Supplied data section start
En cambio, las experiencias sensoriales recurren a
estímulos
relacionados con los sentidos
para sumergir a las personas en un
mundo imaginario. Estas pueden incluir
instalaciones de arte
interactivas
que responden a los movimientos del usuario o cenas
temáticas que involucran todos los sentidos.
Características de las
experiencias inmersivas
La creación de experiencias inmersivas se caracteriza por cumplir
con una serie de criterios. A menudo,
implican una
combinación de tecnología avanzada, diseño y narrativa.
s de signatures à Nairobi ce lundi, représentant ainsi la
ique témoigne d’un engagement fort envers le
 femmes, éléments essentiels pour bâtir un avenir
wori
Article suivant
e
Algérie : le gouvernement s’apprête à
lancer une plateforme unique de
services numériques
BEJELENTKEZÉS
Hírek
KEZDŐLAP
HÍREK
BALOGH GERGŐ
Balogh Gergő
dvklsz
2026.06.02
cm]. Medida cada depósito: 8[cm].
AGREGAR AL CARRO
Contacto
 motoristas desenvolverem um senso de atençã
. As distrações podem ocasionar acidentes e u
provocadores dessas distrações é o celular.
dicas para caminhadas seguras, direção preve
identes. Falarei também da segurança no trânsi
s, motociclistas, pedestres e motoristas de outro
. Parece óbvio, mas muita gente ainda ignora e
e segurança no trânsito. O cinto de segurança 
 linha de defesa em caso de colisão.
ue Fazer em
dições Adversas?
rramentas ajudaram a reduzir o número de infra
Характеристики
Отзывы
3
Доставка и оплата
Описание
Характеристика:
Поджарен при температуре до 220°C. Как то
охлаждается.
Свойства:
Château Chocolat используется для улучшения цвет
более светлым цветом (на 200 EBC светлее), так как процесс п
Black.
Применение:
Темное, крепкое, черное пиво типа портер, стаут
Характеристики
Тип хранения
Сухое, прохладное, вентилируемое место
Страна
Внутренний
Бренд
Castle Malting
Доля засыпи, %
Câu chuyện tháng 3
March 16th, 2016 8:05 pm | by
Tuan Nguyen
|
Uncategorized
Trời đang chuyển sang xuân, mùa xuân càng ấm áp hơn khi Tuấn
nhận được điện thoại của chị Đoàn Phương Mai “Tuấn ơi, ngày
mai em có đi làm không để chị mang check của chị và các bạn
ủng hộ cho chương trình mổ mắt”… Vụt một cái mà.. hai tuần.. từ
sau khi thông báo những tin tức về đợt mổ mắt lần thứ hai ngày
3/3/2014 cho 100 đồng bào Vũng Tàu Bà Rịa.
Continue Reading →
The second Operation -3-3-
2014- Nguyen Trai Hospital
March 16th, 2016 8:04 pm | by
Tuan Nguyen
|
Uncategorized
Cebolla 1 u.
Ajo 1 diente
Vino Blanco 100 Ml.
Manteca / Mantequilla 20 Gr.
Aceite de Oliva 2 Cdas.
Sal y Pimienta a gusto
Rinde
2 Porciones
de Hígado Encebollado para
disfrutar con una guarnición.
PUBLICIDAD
Supplied data section end
● Aim of the task:
Copy the whole of the data above exactly.

● Output for this task:
En cambio, las experiencias sensoriales recurren a
estímulos
relacionados con los sentidos
para sumergir a las personas en un
mundo imaginario. Estas pueden incluir
instalaciones de arte
interactivas
que responden a los movimientos del usuario o cenas
temáticas que involucran todos los sentidos.
Características de las
experiencias inmersivas
La creación de experiencias inmersivas se caracteriza por cumplir
con una serie de criterios. A menudo,
implican una
combinación de tecnología avanzada, diseño y narrativa.
s de signatures à Nairobi ce lundi, représentant ainsi la
ique témoigne d’un engagement fort envers le
 femmes, éléments essentiels pour bâtir un avenir
wori
Article suivant
e
Algérie : le gouvernement s’apprête à
lancer une plateforme unique de
services numériques
BEJELENTKEZÉS
Hírek
KEZDŐLAP
HÍREK
BALOGH GERGŐ
Balogh Gergő
dvklsz
2026.06.02
cm]. Medida cada depósito: 8[cm].
AGREGAR AL CARRO
Contacto
 motoristas desenvolverem um senso de atençã
. As distrações podem ocasionar acidentes e u
provocadores dessas distrações é o celular.
dicas para caminhadas seguras, direção preve
identes. Falarei também da segurança no trânsi
s, motociclistas, pedestres e motoristas de outro
. Parece óbvio, mas muita gente ainda ignora e
e segurança no trânsito. O cinto de segurança 
 linha de defesa em caso de colisão.
ue Fazer em
dições Adversas?
rramentas ajudaram a reduzir o número de infra
Характеристики
Отзывы
3
Доставка и оплата
Описание
Характеристика:
Поджарен при температуре до 220°C. Как то
охлаждается.
Свойства:
Château Chocolat используется для улучшения цвет
более светлым цветом (на 200 EBC светлее), так как процесс п
Black.
Применение:
Темное, крепкое, черное пиво типа портер, стаут
Характеристики
Тип хранения
Сухое, прохладное, вентилируемое место
Страна
Внутренний
Бренд
Castle Malting
Доля засыпи, %
Câu chuyện tháng 3
March 16th, 2016 8:05 pm | by
Tuan Nguyen
|
Uncategorized
Trời đang chuyển sang xuân, mùa xuân càng ấm áp hơn khi Tuấn
nhận được điện thoại của chị Đoàn Phương Mai “Tuấn ơi, ngày
mai em có đi làm không để chị mang check của chị và các bạn
ủng hộ cho chương trình mổ mắt”… Vụt một cái mà.. hai tuần.. từ
sau khi thông báo những tin tức về đợt mổ mắt lần thứ hai ngày
3/3/2014 cho 100 đồng bào Vũng Tàu Bà Rịa.
Continue Reading →
The second Operation -3-3-
2014- Nguyen Trai Hospital
March 16th, 2016 8:04 pm | by
Tuan Nguyen
|
Uncategorized
Cebolla 1 u.
Ajo 1 diente
Vino Blanco 100 Ml.
Manteca / Mantequilla 20 Gr.
Aceite de Oliva 2 Cdas.
Sal y Pimienta a gusto
Rinde
2 Porciones
de Hígado Encebollado para
disfrutar con una guarnición.
PUBLICIDAD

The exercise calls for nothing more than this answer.